[Opening Data listing section]

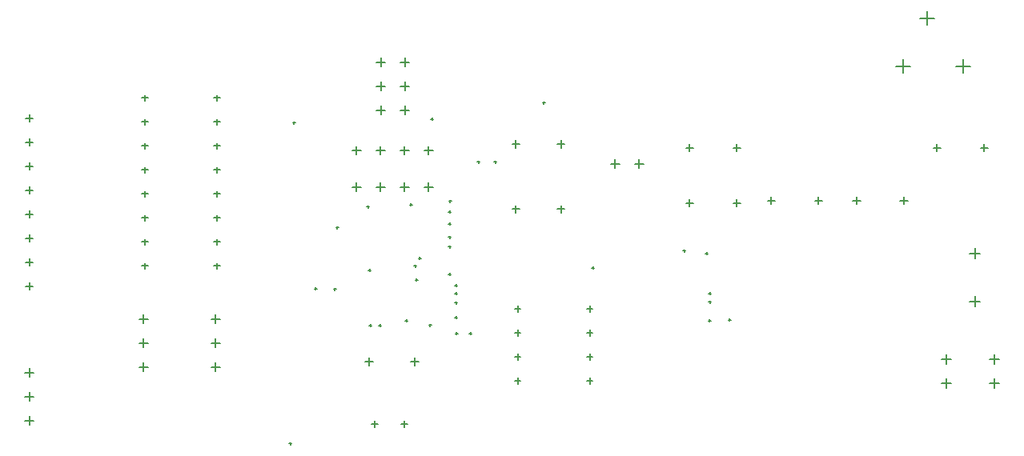
<source format=gbr>
G04*
G04 #@! TF.GenerationSoftware,Altium Limited,Altium Designer,22.4.2 (48)*
G04*
G04 Layer_Color=128*
%FSLAX24Y24*%
%MOIN*%
G70*
G04*
G04 #@! TF.SameCoordinates,3D4B7757-4479-4088-A00E-F10E6AE17A54*
G04*
G04*
G04 #@! TF.FilePolarity,Positive*
G04*
G01*
G75*
%ADD17C,0.0050*%
D17*
X26674Y11970D02*
X27028D01*
X26851Y11793D02*
Y12148D01*
X25674Y11970D02*
X26028D01*
X25851Y11793D02*
Y12148D01*
X24674Y11970D02*
X25028D01*
X24851Y11793D02*
Y12148D01*
X23674Y11970D02*
X24028D01*
X23851Y11793D02*
Y12148D01*
X10071Y14830D02*
X10371D01*
X10221Y14680D02*
Y14980D01*
X10071Y13830D02*
X10371D01*
X10221Y13680D02*
Y13980D01*
X10071Y12830D02*
X10371D01*
X10221Y12680D02*
Y12980D01*
X10071Y11830D02*
X10371D01*
X10221Y11680D02*
Y11980D01*
X10071Y10830D02*
X10371D01*
X10221Y10680D02*
Y10980D01*
X10071Y9830D02*
X10371D01*
X10221Y9680D02*
Y9980D01*
X10071Y8830D02*
X10371D01*
X10221Y8680D02*
Y8980D01*
X10071Y7830D02*
X10371D01*
X10221Y7680D02*
Y7980D01*
X14916Y15680D02*
X15166D01*
X15041Y15555D02*
Y15805D01*
X14916Y14680D02*
X15166D01*
X15041Y14555D02*
Y14805D01*
X14916Y13680D02*
X15166D01*
X15041Y13555D02*
Y13805D01*
X14916Y12680D02*
X15166D01*
X15041Y12555D02*
Y12805D01*
X14916Y11680D02*
X15166D01*
X15041Y11555D02*
Y11805D01*
X14916Y10680D02*
X15166D01*
X15041Y10555D02*
Y10805D01*
X14916Y9680D02*
X15166D01*
X15041Y9555D02*
Y9805D01*
X14916Y8680D02*
X15166D01*
X15041Y8555D02*
Y8805D01*
X17916Y15680D02*
X18166D01*
X18041Y15555D02*
Y15805D01*
X17916Y14680D02*
X18166D01*
X18041Y14555D02*
Y14805D01*
X17916Y13680D02*
X18166D01*
X18041Y13555D02*
Y13805D01*
X17916Y12680D02*
X18166D01*
X18041Y12555D02*
Y12805D01*
X17916Y11680D02*
X18166D01*
X18041Y11555D02*
Y11805D01*
X17916Y10680D02*
X18166D01*
X18041Y10555D02*
Y10805D01*
X17916Y9680D02*
X18166D01*
X18041Y9555D02*
Y9805D01*
X17916Y8680D02*
X18166D01*
X18041Y8555D02*
Y8805D01*
X14807Y6470D02*
X15161D01*
X14984Y6293D02*
Y6647D01*
X14807Y5470D02*
X15161D01*
X14984Y5293D02*
Y5647D01*
X14807Y4470D02*
X15161D01*
X14984Y4293D02*
Y4647D01*
X17807Y6470D02*
X18161D01*
X17984Y6293D02*
Y6647D01*
X17807Y5470D02*
X18161D01*
X17984Y5293D02*
Y5647D01*
X17807Y4470D02*
X18161D01*
X17984Y4293D02*
Y4647D01*
X26111Y4700D02*
X26431D01*
X26271Y4540D02*
Y4860D01*
X24211Y4700D02*
X24531D01*
X24371Y4540D02*
Y4860D01*
X24684Y17168D02*
X25038D01*
X24861Y16991D02*
Y17346D01*
X25684Y17168D02*
X26038D01*
X25861Y16991D02*
Y17346D01*
X24684Y16168D02*
X25038D01*
X24861Y15991D02*
Y16346D01*
X25684Y16168D02*
X26038D01*
X25861Y15991D02*
Y16346D01*
X24684Y15168D02*
X25038D01*
X24861Y14991D02*
Y15346D01*
X25684Y15168D02*
X26038D01*
X25861Y14991D02*
Y15346D01*
X23668Y13492D02*
X24022D01*
X23845Y13315D02*
Y13670D01*
X24668Y13492D02*
X25022D01*
X24845Y13315D02*
Y13670D01*
X25668Y13492D02*
X26022D01*
X25845Y13315D02*
Y13670D01*
X26668Y13492D02*
X27022D01*
X26845Y13315D02*
Y13670D01*
X10044Y2243D02*
X10398D01*
X10221Y2066D02*
Y2420D01*
X10044Y3243D02*
X10398D01*
X10221Y3066D02*
Y3420D01*
X10044Y4243D02*
X10398D01*
X10221Y4066D02*
Y4420D01*
X24473Y2100D02*
X24749D01*
X24611Y1963D02*
Y2238D01*
X25693Y2100D02*
X25969D01*
X25831Y1963D02*
Y2238D01*
X35438Y12935D02*
X35792D01*
X35615Y12758D02*
Y13113D01*
X34438Y12935D02*
X34792D01*
X34615Y12758D02*
Y13113D01*
X32203Y13761D02*
X32513D01*
X32358Y13606D02*
Y13916D01*
X30323Y11051D02*
X30633D01*
X30478Y10896D02*
Y11206D01*
X32203Y11051D02*
X32513D01*
X32358Y10896D02*
Y11206D01*
X30323Y13761D02*
X30633D01*
X30478Y13606D02*
Y13916D01*
X30436Y6900D02*
X30686D01*
X30561Y6775D02*
Y7025D01*
X30436Y5900D02*
X30686D01*
X30561Y5775D02*
Y6025D01*
X30436Y4900D02*
X30686D01*
X30561Y4775D02*
Y5025D01*
X30436Y3900D02*
X30686D01*
X30561Y3775D02*
Y4025D01*
X33436Y6900D02*
X33686D01*
X33561Y6775D02*
Y7025D01*
X33436Y5900D02*
X33686D01*
X33561Y5775D02*
Y6025D01*
X33436Y4900D02*
X33686D01*
X33561Y4775D02*
Y5025D01*
X33436Y3900D02*
X33686D01*
X33561Y3775D02*
Y4025D01*
X47859Y13610D02*
X48174D01*
X48017Y13453D02*
Y13768D01*
X49828Y13610D02*
X50143D01*
X49985Y13453D02*
Y13768D01*
X48201Y4810D02*
X48601D01*
X48401Y4610D02*
Y5010D01*
X48201Y3810D02*
X48601D01*
X48401Y3610D02*
Y4010D01*
X37559Y11310D02*
X37874D01*
X37717Y11153D02*
Y11468D01*
X39528Y11310D02*
X39843D01*
X39685Y11153D02*
Y11468D01*
X49384Y7210D02*
X49818D01*
X49601Y6994D02*
Y7427D01*
X49384Y9210D02*
X49818D01*
X49601Y8994D02*
Y9427D01*
X47306Y19010D02*
X47896D01*
X47601Y18715D02*
Y19306D01*
X48806Y17010D02*
X49396D01*
X49101Y16715D02*
Y17306D01*
X46306Y17010D02*
X46896D01*
X46601Y16715D02*
Y17306D01*
X39528Y13610D02*
X39843D01*
X39685Y13453D02*
Y13768D01*
X37559Y13610D02*
X37874D01*
X37717Y13453D02*
Y13768D01*
X42928Y11410D02*
X43243D01*
X43085Y11253D02*
Y11568D01*
X40959Y11410D02*
X41274D01*
X41117Y11253D02*
Y11568D01*
X46476Y11410D02*
X46791D01*
X46634Y11253D02*
Y11568D01*
X44508Y11410D02*
X44823D01*
X44665Y11253D02*
Y11568D01*
X50201Y4810D02*
X50601D01*
X50401Y4610D02*
Y5010D01*
X50201Y3810D02*
X50601D01*
X50401Y3610D02*
Y4010D01*
X22099Y7741D02*
X22199D01*
X22149Y7691D02*
Y7791D01*
X26861Y6220D02*
X26961D01*
X26911Y6170D02*
Y6270D01*
X25881Y6400D02*
X25981D01*
X25931Y6350D02*
Y6450D01*
X26941Y14810D02*
X27041D01*
X26991Y14760D02*
Y14860D01*
X21051Y1290D02*
X21151D01*
X21101Y1240D02*
Y1340D01*
X26241Y8690D02*
X26341D01*
X26291Y8640D02*
Y8740D01*
Y8100D02*
X26391D01*
X26341Y8050D02*
Y8150D01*
X39331Y6431D02*
X39431D01*
X39381Y6381D02*
Y6481D01*
X38491Y6411D02*
X38591D01*
X38541Y6361D02*
Y6461D01*
X31601Y15481D02*
X31701D01*
X31651Y15431D02*
Y15531D01*
X28541Y5871D02*
X28641D01*
X28591Y5821D02*
Y5921D01*
X27957Y5876D02*
X28057D01*
X28007Y5826D02*
Y5926D01*
X27951Y7530D02*
X28051D01*
X28001Y7480D02*
Y7580D01*
X38385Y9206D02*
X38485D01*
X38435Y9156D02*
Y9256D01*
X37441Y9320D02*
X37541D01*
X37491Y9270D02*
Y9370D01*
X29571Y13021D02*
X29671D01*
X29621Y12971D02*
Y13071D01*
X28871Y13020D02*
X28971D01*
X28921Y12970D02*
Y13070D01*
X26061Y11240D02*
X26161D01*
X26111Y11190D02*
Y11290D01*
X38508Y7181D02*
X38608D01*
X38558Y7131D02*
Y7231D01*
X38511Y7531D02*
X38611D01*
X38561Y7481D02*
Y7581D01*
X33643Y8606D02*
X33743D01*
X33693Y8556D02*
Y8656D01*
X27681Y10930D02*
X27781D01*
X27731Y10880D02*
Y10980D01*
X22900Y7716D02*
X23000D01*
X22950Y7666D02*
Y7766D01*
X27671Y10440D02*
X27771D01*
X27721Y10390D02*
Y10490D01*
X27681Y9490D02*
X27781D01*
X27731Y9440D02*
Y9540D01*
X24281Y11150D02*
X24381D01*
X24331Y11100D02*
Y11200D01*
X22990Y10290D02*
X23090D01*
X23040Y10240D02*
Y10340D01*
X21201Y14660D02*
X21301D01*
X21251Y14610D02*
Y14710D01*
X27691Y11380D02*
X27791D01*
X27741Y11330D02*
Y11430D01*
X26430Y8999D02*
X26530D01*
X26480Y8949D02*
Y9049D01*
X27681Y9880D02*
X27781D01*
X27731Y9830D02*
Y9930D01*
X24341Y8500D02*
X24441D01*
X24391Y8450D02*
Y8550D01*
X27671Y8340D02*
X27771D01*
X27721Y8290D02*
Y8390D01*
X24371Y6200D02*
X24471D01*
X24421Y6150D02*
Y6250D01*
X24771Y6200D02*
X24871D01*
X24821Y6150D02*
Y6250D01*
X27949Y6540D02*
X28049D01*
X27999Y6490D02*
Y6590D01*
X27951Y7151D02*
X28051D01*
X28001Y7101D02*
Y7201D01*
X27951Y7870D02*
X28051D01*
X28001Y7820D02*
Y7920D01*
M02*

</source>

[Closing Data listing section]

Job:
Copy only this part of the entries above: the line with "X38508Y7181D02*", the line with "X21201Y14660D02*", and the lines between, all exactly as written.

Response for this exercise:
X38508Y7181D02*
X38608D01*
X38558Y7131D02*
Y7231D01*
X38511Y7531D02*
X38611D01*
X38561Y7481D02*
Y7581D01*
X33643Y8606D02*
X33743D01*
X33693Y8556D02*
Y8656D01*
X27681Y10930D02*
X27781D01*
X27731Y10880D02*
Y10980D01*
X22900Y7716D02*
X23000D01*
X22950Y7666D02*
Y7766D01*
X27671Y10440D02*
X27771D01*
X27721Y10390D02*
Y10490D01*
X27681Y9490D02*
X27781D01*
X27731Y9440D02*
Y9540D01*
X24281Y11150D02*
X24381D01*
X24331Y11100D02*
Y11200D01*
X22990Y10290D02*
X23090D01*
X23040Y10240D02*
Y10340D01*
X21201Y14660D02*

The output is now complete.